Create a dataset for Data Discovery - Beta 🧪

note

  • At this time, we only support building datasets from a bucket of unstructured data, meaning that the data must be in individual files rather than a structured format such as CSV or JSON.
  • To create a new dataset, your user role must have Owner or Administrator permissions.

Before you begin

Datasets are retrieved from your cloud storage environment. As such, you will need to provide the appropriate access key to pull data from your cloud environment.

If you are using a firewall, ensure you whitelist the following IP addresses (in addition to the app.humansignal.com range):

34.85.250.235
35.245.250.139
35.188.239.181

Datasets using AWS

Requirements:

  • Your data is located in an AWS S3 bucket.
  • You have an AWS access key with view permissions for the S3 bucket.
  • Your AWS S3 bucket has CORS configured properly. Configuring CORS allows you to view the data in Label Studio. When CORS is not configured, you are only able to view links to the data.
Configure CORS for the AWS S3 bucket

Prerequisites:

You have edit access to the bucket.

Configure CORS access to your bucket

Set up cross-origin resource sharing (CORS) access to your bucket using a policy that allows GET access from the same host name as your Label Studio deployment.

You can use the AWS Management Console, the API, or SDKs. For more information, see Configuring cross-origin resource sharing (CORS)

You can use or modify the following example:

[
    {
        "AllowedHeaders": [
            "*"
        ],
        "AllowedMethods": [
            "GET"
        ],
        "AllowedOrigins": [
            "*"
        ],
        "ExposeHeaders": [
            "x-amz-server-side-encryption",
            "x-amz-request-id",
            "x-amz-id-2"
        ],
        "MaxAgeSeconds": 3000
    }
]
Create an AWS access key

Prerequisites:

  • You must have the admin permissions in your AWS account to generate keys and create service accounts.

For more information on completing the following steps, see the following pages in the AWS user guides:

Creating an IAM user in your AWS account
Managing access keys for IAM users
Policies and permissions in IAM

Create a policy for the user

You need a permissions policy that can list S3 buckets and read objects within buckets. If you already have a policy that does this, or if you feel comfortable using the pre-configured AmazonS3ReadOnlyAccess policy, then you can skip this step.

  1. From the AWS Management Console, use the search bar or navigation menu to locate the IAM service.

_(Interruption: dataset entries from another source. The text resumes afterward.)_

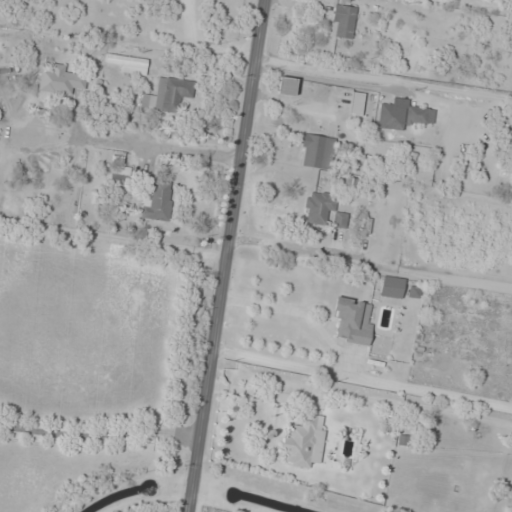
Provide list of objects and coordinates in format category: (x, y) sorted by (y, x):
road: (453, 10)
building: (343, 20)
road: (206, 44)
building: (128, 63)
building: (60, 80)
building: (287, 85)
building: (168, 95)
building: (356, 103)
building: (402, 114)
building: (317, 151)
building: (157, 202)
building: (322, 209)
road: (226, 255)
building: (391, 286)
building: (353, 320)
road: (362, 377)
building: (303, 441)
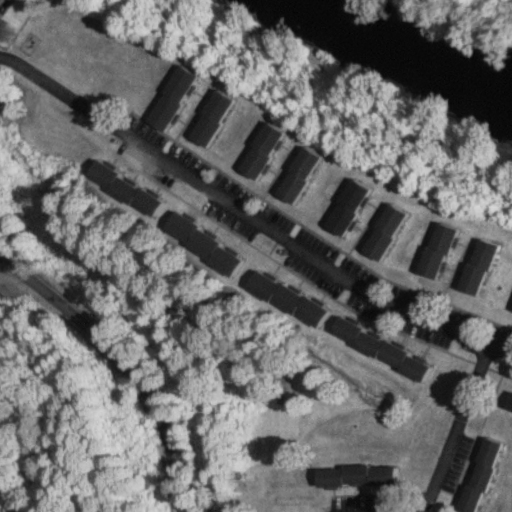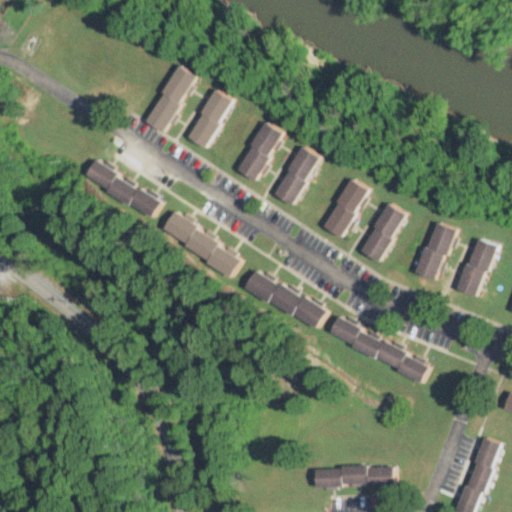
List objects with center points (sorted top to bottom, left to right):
river: (390, 67)
building: (173, 101)
building: (212, 121)
building: (262, 155)
building: (299, 179)
building: (126, 191)
building: (349, 211)
road: (250, 218)
building: (386, 235)
building: (205, 247)
building: (439, 253)
building: (479, 269)
building: (293, 303)
building: (382, 350)
road: (121, 363)
building: (509, 407)
road: (457, 430)
building: (481, 476)
building: (357, 478)
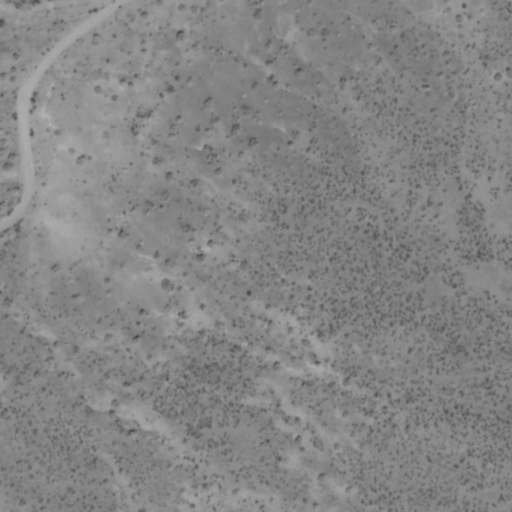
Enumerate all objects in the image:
road: (60, 32)
road: (16, 116)
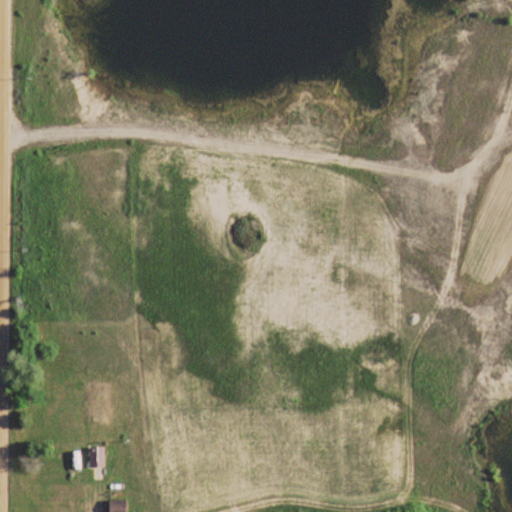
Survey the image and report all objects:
road: (1, 239)
building: (117, 505)
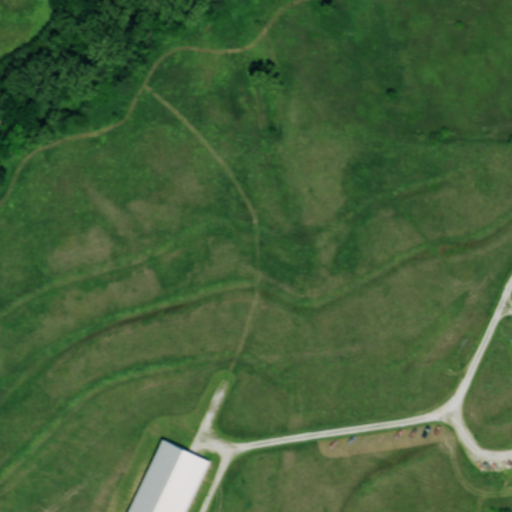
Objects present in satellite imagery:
road: (409, 421)
building: (177, 483)
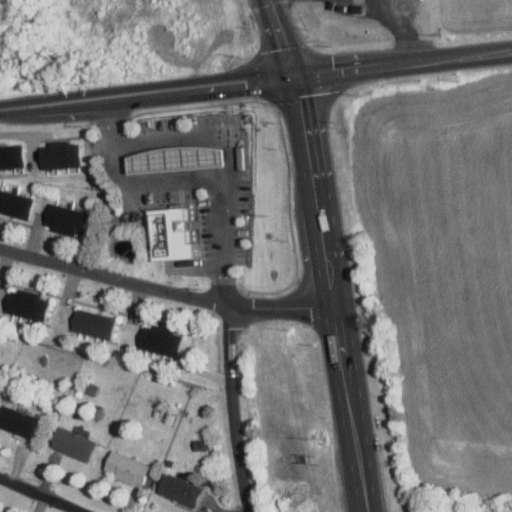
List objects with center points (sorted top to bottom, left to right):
road: (401, 30)
road: (282, 38)
traffic signals: (297, 76)
road: (255, 80)
road: (22, 133)
road: (199, 134)
building: (63, 154)
building: (13, 155)
building: (11, 156)
building: (61, 156)
building: (178, 157)
building: (181, 158)
road: (193, 179)
building: (16, 200)
building: (15, 203)
building: (67, 217)
building: (69, 219)
gas station: (173, 233)
building: (173, 233)
building: (175, 233)
crop: (444, 273)
road: (164, 288)
road: (331, 294)
building: (18, 303)
building: (31, 303)
building: (37, 308)
building: (85, 320)
building: (97, 323)
building: (104, 325)
building: (152, 338)
building: (164, 339)
building: (171, 343)
road: (234, 408)
building: (18, 420)
building: (21, 420)
building: (75, 443)
building: (77, 443)
building: (204, 444)
building: (127, 467)
building: (130, 468)
building: (181, 489)
building: (183, 489)
road: (39, 494)
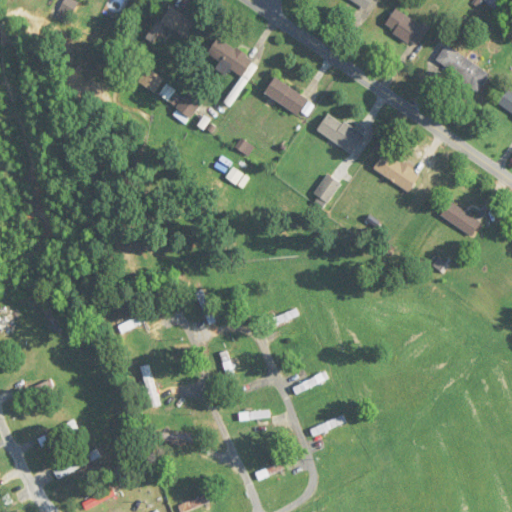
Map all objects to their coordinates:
building: (363, 3)
road: (268, 5)
building: (178, 22)
building: (406, 28)
building: (231, 57)
building: (463, 69)
building: (151, 81)
road: (378, 91)
building: (169, 93)
building: (286, 96)
building: (507, 102)
building: (189, 106)
building: (340, 133)
building: (397, 172)
building: (327, 190)
building: (461, 219)
building: (207, 307)
building: (281, 318)
building: (138, 321)
building: (229, 368)
building: (311, 383)
building: (151, 386)
road: (261, 387)
building: (255, 416)
road: (200, 422)
building: (329, 426)
building: (174, 437)
road: (24, 462)
building: (78, 465)
road: (77, 467)
building: (273, 470)
road: (321, 488)
building: (5, 500)
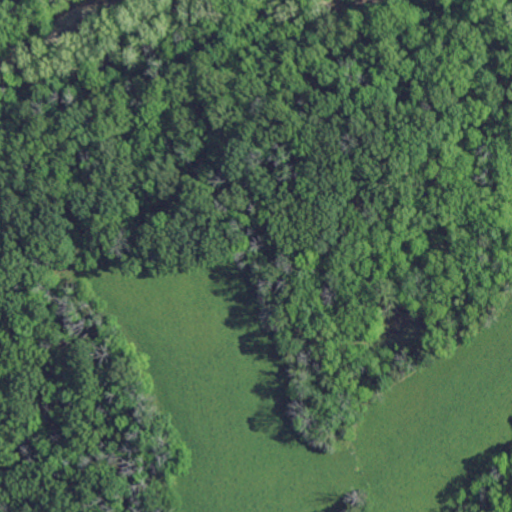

  2. Select Access Management > Policies from the menu on the left.

  3. Click Create policy.

  4. From the policy editor, select the JSON option and paste the following:

    {
        "Version": "2012-10-17",
        "Statement": [
            {
                "Effect": "Allow",
                "Action": [
                    "s3:ListBucket",
                    "s3:GetObject"
                ],
                "Resource": "*"
            }
        ]   
    }

    If you want to further restrict the permissions to certain buckets, edit the Resource key as follows:

    
    "Resource": [
         "arn:aws:s3:::<your_bucket_name>",
         "arn:aws:s3:::<your_bucket_name>/*"
     ]
    
Create a user

This user can be tied to a specific person or a group.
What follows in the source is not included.